Compiler Correctness for Concurrency: from concurrent separation logic to shared-memory assembly language
Optimizing compilers change a program based on a formal analysis of its code, and
modern processors further rearrange the program order. It is hard to reason about
such transformations, which makes them a source of bugs, particularly for concurrent shared-memory programs where the order of execution is critical. On the other
hand, programmers should reason about their program in the source language, which
abstracts such low level details.
We present the Concurrent Permission Machine (CPM), a semantic model for
shared-memory concurrent programs, which is: (1) sound for higher-order Concurrent Separation Logic, (2) convenient to reason about compiler correctness, and (3)
useful for proving reduction theorems on weak memory models.
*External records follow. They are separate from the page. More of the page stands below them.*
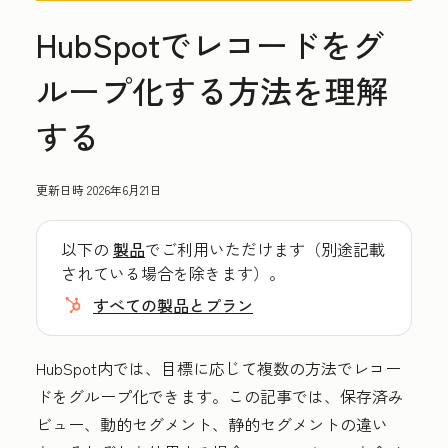
HubSpotでレコードをグ
ループ化する方法を理解
する
更新日時
2026年6月21日
以下の
製品
でご利用いただけます（別途記載
されている場合を除きます）。
すべての製品とプラン
HubSpot内では、目標に応じて複数の方法でレコー
ドをグループ化できます。この記事では、保存済み
ビュー、動的セグメント、静的セグメントの違い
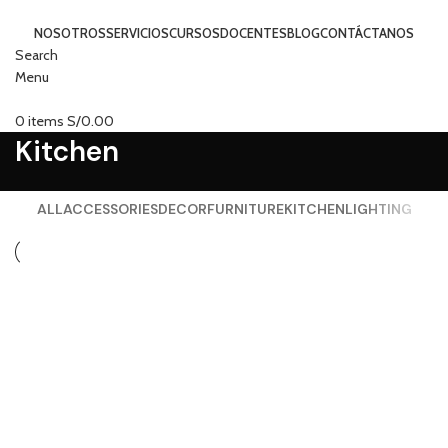
NOSOTROS
SERVICIOS
CURSOS
DOCENTES
BLOG
CONTÁCTANOS
Search
Menu
0
items
S/
0.00
Kitchen
ALL
ACCESSORIES
DECOR
FURNITURE
KITCHEN
LIGHTING
Kitchen
Suspendisse quam at vestibulum
Kitchen
Leo uteu ullamcorper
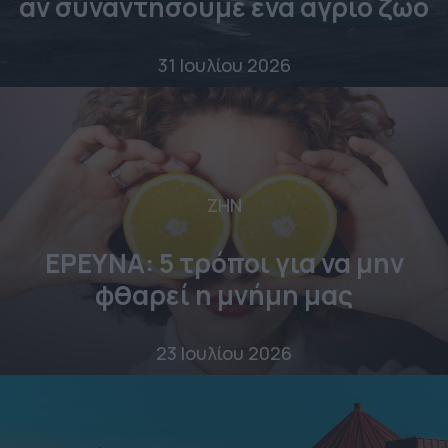
αν συναντήσουμε ένα άγριο ζώο
31 Ιουλίου 2026
ΖΗΝ
ΕΡΕΥΝΑ: 5 τρόποι για να μην
φθαρεί η μνήμη μας
23 Ιουλίου 2026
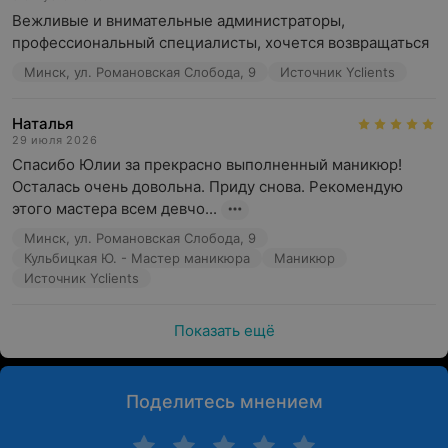
Вежливые и внимательные администраторы, 
профессиональный специалисты, хочется возвращаться
Минск, ул. Романовская Слобода, 9
Источник Yclients
Наталья
29 июля 2026
Спасибо Юлии за прекрасно выполненный маникюр! 
Осталась очень довольна. Приду снова. Рекомендую 
этого мастера всем девчо...
Минск, ул. Романовская Слобода, 9
Кульбицкая Ю. - Мастер маникюра
Маникюр
Источник Yclients
Показать ещё
Поделитесь мнением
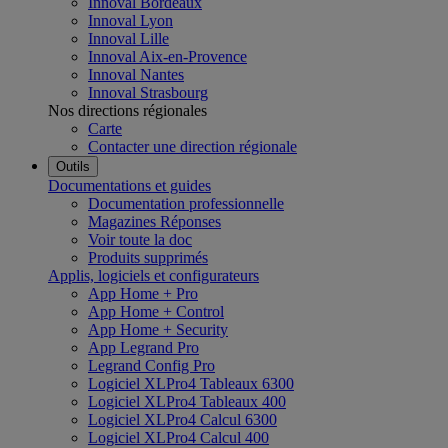
Innoval Bordeaux
Innoval Lyon
Innoval Lille
Innoval Aix-en-Provence
Innoval Nantes
Innoval Strasbourg
Nos directions régionales
Carte
Contacter une direction régionale
Outils
Documentations et guides
Documentation professionnelle
Magazines Réponses
Voir toute la doc
Produits supprimés
Applis, logiciels et configurateurs
App Home + Pro
App Home + Control
App Home + Security
App Legrand Pro
Legrand Config Pro
Logiciel XLPro4 Tableaux 6300
Logiciel XLPro4 Tableaux 400
Logiciel XLPro4 Calcul 6300
Logiciel XLPro4 Calcul 400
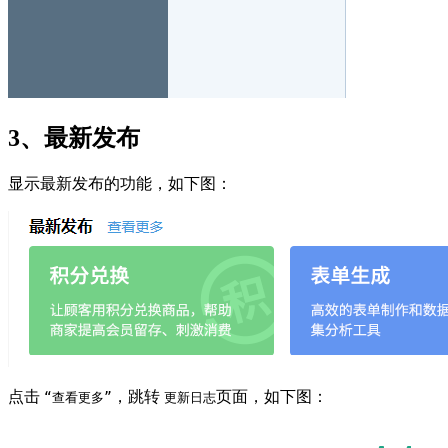
3、最新发布
显示最新发布的功能，如下图：
点击
，跳转
页面，如下图：
“查看更多”
更新日志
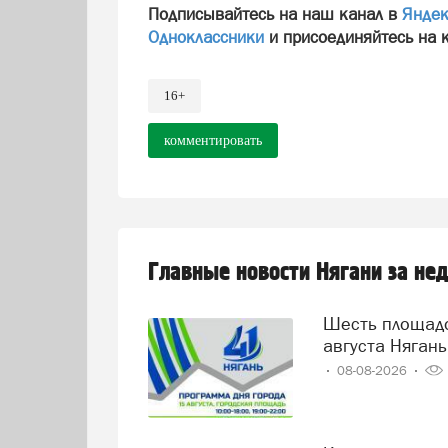
Подписывайтесь на наш канал в
Яндек
Одноклассники
и присоединяйтесь на 
16+
комментировать
Главные новости Нягани за не
Шесть площадок, этномода и концерт Дмитрия Колдуна. 15
августа Нягань
08-08-2026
The key feature of
the CPM is that it exploits the fact that correct shared-memory programs are permission coherent: threads have (at any given time) noncompeting permission to access
memory, and their load/store operations respect those permissions.
Compilers are often written with sequential code in mind, and proving the correctness of those compilers is hard enough without concurrency. Indeed, the machinechecked proof of correctness for the CompCert C compiler was a major advance in
the field. Using the CPM to conveniently distinguish sequential execution from concurrent interactions, we show how to reuse the (sequential) CompCert proof, without
major changes, to guarantee a stronger concurrent-permission-aware notion of correctness.